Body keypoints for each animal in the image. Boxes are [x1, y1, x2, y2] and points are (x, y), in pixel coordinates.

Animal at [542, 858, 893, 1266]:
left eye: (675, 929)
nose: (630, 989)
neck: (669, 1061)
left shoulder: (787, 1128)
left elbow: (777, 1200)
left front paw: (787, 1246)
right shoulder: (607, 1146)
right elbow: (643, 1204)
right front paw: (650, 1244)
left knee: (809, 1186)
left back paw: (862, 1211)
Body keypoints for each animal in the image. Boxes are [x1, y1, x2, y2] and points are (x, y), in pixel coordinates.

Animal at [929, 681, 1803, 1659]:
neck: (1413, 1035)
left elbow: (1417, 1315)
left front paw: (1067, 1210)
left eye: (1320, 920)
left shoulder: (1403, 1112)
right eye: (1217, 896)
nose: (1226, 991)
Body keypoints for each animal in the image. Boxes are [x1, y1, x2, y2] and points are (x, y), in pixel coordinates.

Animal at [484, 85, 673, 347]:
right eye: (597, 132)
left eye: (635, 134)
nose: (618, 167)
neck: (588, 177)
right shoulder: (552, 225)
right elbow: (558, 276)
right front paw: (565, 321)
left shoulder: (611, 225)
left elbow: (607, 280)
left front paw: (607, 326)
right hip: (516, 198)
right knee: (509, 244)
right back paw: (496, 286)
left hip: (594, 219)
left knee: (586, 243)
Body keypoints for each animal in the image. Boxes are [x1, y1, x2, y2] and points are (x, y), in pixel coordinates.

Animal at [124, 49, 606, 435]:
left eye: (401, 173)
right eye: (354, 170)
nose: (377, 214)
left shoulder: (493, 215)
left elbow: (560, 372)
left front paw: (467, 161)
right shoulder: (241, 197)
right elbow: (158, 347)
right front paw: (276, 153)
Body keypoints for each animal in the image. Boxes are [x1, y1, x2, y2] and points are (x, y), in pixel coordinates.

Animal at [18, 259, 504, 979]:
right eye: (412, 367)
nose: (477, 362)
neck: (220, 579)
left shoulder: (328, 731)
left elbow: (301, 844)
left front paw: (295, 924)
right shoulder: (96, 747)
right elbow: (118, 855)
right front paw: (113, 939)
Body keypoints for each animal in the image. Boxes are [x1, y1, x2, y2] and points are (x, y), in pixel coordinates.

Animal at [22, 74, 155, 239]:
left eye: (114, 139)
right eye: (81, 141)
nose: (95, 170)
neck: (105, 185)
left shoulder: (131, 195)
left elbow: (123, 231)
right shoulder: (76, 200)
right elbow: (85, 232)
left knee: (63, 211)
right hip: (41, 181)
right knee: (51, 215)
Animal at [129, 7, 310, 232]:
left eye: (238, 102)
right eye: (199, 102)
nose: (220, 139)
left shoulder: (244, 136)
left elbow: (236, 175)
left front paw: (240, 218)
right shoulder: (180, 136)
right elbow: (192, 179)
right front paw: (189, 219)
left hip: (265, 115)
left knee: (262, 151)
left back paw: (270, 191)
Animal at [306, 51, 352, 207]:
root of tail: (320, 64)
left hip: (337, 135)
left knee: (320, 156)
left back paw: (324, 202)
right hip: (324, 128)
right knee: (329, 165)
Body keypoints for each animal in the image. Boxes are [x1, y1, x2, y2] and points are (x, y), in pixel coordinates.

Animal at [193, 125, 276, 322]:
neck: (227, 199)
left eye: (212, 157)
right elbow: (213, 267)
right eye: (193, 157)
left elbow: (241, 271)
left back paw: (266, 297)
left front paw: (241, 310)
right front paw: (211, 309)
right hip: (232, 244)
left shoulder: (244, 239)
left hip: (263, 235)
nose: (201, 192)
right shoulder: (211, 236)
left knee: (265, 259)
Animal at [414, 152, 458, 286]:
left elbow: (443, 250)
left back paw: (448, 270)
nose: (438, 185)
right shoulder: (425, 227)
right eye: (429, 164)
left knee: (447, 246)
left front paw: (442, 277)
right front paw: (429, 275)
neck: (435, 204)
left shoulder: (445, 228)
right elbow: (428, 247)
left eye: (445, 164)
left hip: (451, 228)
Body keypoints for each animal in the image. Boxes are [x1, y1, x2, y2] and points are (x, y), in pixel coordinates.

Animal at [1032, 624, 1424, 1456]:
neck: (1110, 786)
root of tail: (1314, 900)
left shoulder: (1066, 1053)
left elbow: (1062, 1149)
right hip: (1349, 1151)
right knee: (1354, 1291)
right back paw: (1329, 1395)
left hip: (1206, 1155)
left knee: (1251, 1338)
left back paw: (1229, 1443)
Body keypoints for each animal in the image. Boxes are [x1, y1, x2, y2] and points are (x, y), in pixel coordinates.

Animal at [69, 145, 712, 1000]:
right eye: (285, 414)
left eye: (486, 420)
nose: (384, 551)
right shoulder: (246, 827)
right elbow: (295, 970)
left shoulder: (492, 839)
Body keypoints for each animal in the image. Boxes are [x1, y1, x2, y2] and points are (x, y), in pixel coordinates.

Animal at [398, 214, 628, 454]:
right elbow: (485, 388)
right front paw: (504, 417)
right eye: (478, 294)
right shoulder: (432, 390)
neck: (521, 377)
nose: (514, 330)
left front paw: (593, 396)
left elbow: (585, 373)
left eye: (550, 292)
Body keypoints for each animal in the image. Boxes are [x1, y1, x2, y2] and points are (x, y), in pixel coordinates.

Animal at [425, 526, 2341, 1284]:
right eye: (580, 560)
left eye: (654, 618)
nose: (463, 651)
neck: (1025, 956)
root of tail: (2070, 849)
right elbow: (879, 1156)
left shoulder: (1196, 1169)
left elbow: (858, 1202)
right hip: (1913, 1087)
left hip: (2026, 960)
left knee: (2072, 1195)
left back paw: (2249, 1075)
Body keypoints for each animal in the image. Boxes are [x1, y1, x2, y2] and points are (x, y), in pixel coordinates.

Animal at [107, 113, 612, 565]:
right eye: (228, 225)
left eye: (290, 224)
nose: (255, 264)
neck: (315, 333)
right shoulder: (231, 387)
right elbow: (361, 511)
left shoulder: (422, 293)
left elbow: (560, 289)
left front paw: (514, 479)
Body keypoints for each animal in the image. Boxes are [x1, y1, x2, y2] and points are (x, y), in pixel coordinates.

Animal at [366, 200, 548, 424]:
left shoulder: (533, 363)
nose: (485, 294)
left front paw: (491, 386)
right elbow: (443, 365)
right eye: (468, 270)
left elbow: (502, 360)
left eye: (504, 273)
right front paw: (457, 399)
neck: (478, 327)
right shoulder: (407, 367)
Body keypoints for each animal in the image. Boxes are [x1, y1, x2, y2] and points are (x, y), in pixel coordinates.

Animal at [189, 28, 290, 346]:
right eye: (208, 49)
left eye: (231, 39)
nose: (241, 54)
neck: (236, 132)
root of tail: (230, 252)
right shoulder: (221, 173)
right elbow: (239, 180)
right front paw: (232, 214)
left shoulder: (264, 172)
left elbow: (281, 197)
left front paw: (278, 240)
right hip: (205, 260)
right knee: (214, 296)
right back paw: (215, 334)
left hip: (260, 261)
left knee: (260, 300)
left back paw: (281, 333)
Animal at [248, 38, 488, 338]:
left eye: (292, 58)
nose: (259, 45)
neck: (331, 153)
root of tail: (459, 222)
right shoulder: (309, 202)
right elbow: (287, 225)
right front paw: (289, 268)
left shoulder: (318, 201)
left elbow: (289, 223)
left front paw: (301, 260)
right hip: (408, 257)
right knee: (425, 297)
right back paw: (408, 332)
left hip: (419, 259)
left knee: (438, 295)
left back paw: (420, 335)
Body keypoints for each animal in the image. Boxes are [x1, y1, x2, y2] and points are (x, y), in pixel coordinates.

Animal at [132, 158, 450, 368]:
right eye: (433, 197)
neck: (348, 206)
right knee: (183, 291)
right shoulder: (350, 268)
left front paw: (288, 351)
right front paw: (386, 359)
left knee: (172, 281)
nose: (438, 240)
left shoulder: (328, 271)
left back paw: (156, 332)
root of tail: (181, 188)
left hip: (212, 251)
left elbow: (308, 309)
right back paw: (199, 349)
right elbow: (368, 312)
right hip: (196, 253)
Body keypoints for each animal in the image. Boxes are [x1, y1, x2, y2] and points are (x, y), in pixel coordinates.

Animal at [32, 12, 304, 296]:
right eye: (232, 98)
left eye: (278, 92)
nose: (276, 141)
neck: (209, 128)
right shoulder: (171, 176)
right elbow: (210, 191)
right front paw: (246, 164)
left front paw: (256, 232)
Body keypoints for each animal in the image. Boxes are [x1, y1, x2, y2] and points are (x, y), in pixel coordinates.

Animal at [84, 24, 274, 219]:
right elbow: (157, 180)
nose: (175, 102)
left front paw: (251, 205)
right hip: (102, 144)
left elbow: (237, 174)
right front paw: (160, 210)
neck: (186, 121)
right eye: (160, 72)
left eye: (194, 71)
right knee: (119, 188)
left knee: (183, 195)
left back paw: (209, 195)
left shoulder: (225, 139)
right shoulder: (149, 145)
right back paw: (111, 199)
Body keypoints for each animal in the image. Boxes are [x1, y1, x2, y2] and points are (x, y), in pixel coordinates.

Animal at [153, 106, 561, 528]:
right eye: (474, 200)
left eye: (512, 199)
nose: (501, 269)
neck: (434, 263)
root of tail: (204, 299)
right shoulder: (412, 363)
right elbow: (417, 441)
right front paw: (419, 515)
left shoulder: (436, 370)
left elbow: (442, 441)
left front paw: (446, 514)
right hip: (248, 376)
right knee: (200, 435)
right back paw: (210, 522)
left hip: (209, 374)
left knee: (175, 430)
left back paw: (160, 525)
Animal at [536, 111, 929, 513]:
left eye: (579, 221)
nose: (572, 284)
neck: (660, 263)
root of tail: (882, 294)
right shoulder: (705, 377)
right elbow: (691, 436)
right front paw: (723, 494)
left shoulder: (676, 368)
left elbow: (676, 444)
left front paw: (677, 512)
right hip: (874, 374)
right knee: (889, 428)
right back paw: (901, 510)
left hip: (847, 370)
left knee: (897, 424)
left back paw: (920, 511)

★ ★ ★ ★

§ **Your goal**
Reproduce the lines of the entries above from the one with "left shoulder: (493, 215)" to the one with "left eye: (114, 139)", both included, exactly and without any other line.

§ **Answer space**
left shoulder: (493, 215)
left elbow: (560, 372)
left front paw: (467, 161)
right shoulder: (241, 197)
right elbow: (158, 347)
right front paw: (276, 153)
Body keypoints for each animal in the image. Boxes are [x1, y1, x2, y2] and points are (x, y), in pixel coordinates.

Animal at [18, 259, 504, 979]:
right eye: (412, 367)
nose: (477, 362)
neck: (220, 579)
left shoulder: (328, 731)
left elbow: (301, 844)
left front paw: (295, 924)
right shoulder: (96, 747)
right elbow: (118, 855)
right front paw: (113, 939)
Body keypoints for each animal in the image. Boxes are [x1, y1, x2, y2] and points are (x, y), in pixel coordinates.

Animal at [22, 74, 155, 239]:
left eye: (114, 139)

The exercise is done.